The criticisms are just as consistent and worth weighing. The recurring one is cost, with reviewers noting that dining, drinks and extras climb well beyond the room rate. A second theme is the contemporary aesthetic: some guests arrive expecting classic Parisian opulence and find the Peter Marino interiors more restrained and modern than they pictured, which is a matter of taste rather than a fault. A smaller repeated note is that the room orientation varies, and guests who did not specify a river view sometimes wished they had. Read as a brief for a proposal, that is clarifying: book the Seine side, reserve dining early and budget for the extras.

What are the honest drawbacks?

Three real trade-offs decide whether this is your hotel. First, price: this is one of the most expensive rooms in Paris, entry categories open from roughly $2,000 a night and river-facing suites run far higher, and the true spend includes dining and spa on top. If the budget is the constraint, an older Palace on this list can deliver comparable romance for less. Second, mood: the hotel is deliberately modern, and if your picture of a Paris proposal is chandeliers and heavy period detail, the clean contemporary look here may feel like the wrong register. Third, the dining economics: the starred restaurants are extraordinary but small and costly, and booking them late or not at all leaves you paying Palace prices for a lesser meal. Match the hotel to the plan: choose Cheval Blanc for the river view and the modern polish, and choose a classic house if heritage and a lower ceiling on spend matter more.

How does it compare to other Paris proposal hotels?

Against the field, Cheval Blanc wins on the view and the size and calm of the rooms, and gives ground on price and on classic Parisian character. The table sets out the honest trade-offs against two other Palace-level options on this list.

HotelBest forWatch-out
Cheval Blanc ParisSeine and Pont Neuf views, large modern river-facing suites, a rooftop and a thirty-metre poolVery high rates; contemporary rather than classic; costly dining
Le MeuriceHistoric grandeur facing the Tuileries, classic gilded Parisian romanceRooms smaller; no river view
Shangri-La ParisEiffel Tower views from a former princely mansion in the 16thWest of the centre; also premium-priced

Frequently asked questions

Is Cheval Blanc Paris good for a proposal?

Yes, if you want a modern Palace setting with a genuine view. It sits over the Pont Neuf inside the restored La Samaritaine, so a river-facing room frames the Seine and the bridge, and the rooftop and three-star Plenitude give you places to stage the moment. The main reservation is cost, and that not every room faces the water, so specify a Seine view when you book.

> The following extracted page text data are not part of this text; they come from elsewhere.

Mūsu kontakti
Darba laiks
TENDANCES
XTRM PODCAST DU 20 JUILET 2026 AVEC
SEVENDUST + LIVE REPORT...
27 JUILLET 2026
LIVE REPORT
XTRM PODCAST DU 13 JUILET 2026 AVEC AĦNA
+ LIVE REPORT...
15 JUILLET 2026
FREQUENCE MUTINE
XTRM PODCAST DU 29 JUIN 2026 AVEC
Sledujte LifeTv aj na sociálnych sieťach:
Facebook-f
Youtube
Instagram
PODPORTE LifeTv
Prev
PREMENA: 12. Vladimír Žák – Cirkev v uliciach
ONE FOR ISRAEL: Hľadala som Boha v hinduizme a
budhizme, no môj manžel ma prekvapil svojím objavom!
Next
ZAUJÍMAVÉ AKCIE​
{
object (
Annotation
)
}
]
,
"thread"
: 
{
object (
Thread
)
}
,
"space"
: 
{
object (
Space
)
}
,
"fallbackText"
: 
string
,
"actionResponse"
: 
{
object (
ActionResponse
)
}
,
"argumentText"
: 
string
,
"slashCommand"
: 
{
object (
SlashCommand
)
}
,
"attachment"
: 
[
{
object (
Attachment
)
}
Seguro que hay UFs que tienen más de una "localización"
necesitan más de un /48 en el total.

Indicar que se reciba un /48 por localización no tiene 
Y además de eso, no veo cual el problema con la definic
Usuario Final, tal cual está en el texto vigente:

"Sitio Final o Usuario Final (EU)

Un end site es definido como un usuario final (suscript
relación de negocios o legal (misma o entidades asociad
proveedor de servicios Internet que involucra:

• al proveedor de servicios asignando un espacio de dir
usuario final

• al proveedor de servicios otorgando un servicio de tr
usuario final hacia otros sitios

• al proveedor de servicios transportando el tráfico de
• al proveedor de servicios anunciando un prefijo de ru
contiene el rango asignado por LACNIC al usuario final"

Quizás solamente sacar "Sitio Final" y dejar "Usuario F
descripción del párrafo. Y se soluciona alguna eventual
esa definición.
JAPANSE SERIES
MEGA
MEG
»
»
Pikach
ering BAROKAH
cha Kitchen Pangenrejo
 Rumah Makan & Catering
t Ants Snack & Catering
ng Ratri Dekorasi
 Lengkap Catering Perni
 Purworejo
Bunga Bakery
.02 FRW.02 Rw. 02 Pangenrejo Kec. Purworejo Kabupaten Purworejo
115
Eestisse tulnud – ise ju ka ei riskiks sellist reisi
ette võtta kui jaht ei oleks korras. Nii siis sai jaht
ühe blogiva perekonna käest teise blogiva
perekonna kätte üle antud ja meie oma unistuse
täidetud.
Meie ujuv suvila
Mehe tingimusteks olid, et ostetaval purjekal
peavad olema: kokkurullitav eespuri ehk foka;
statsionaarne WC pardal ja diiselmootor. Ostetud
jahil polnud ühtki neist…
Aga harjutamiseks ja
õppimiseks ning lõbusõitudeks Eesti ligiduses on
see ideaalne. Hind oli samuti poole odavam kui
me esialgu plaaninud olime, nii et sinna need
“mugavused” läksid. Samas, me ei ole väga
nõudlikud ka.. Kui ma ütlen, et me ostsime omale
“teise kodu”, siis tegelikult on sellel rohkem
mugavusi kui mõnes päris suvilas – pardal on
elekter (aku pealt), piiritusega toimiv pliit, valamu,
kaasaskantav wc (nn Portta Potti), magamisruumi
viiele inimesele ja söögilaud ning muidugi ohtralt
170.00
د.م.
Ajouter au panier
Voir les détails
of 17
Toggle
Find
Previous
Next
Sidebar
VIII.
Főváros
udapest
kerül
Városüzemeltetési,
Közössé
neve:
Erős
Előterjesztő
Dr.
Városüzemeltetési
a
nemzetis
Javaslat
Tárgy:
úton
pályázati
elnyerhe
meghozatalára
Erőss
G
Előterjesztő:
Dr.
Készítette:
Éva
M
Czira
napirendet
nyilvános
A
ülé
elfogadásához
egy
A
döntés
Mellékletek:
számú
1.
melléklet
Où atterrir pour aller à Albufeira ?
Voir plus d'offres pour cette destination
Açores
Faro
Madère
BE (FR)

Which room should you book for a proposal?

Book a Seine-facing category rather than a courtyard or city-facing one. Entry rooms already run to around fifty square metres, and the river-side suites add a winter garden or terrace over the Pont Neuf. If the budget stretches, a larger suite gives you a private setting for the moment itself. Always confirm the orientation in writing.

Does Cheval Blanc Paris have Michelin-starred restaurants?

Yes. Plenitude by Arnaud Donckele holds three stars, the Japanese Hakuba holds two, and the seventh-floor Le Tout-Paris holds one, alongside the Italian Langosteria. That is six Michelin stars in the building. Plenitude and Hakuba are small and book out weeks ahead.

How much does Cheval Blanc Paris cost per night?

Entry rooms open from roughly $2,000 a night and climb for river-facing categories, with suites running several thousand. Quieter months such as November and January tend to price lower than April, June, September and December. Dining and spa sit on top of the room rate.

Where is it and what is the nearest Metro?

At 8 Quai du Louvre in the 1st arrondissement, inside La Samaritaine, facing the Pont Neuf with the Louvre a short walk east. The nearest Metro is Pont Neuf on line 7, about two minutes away, with Louvre-Rivoli on line 1 also close.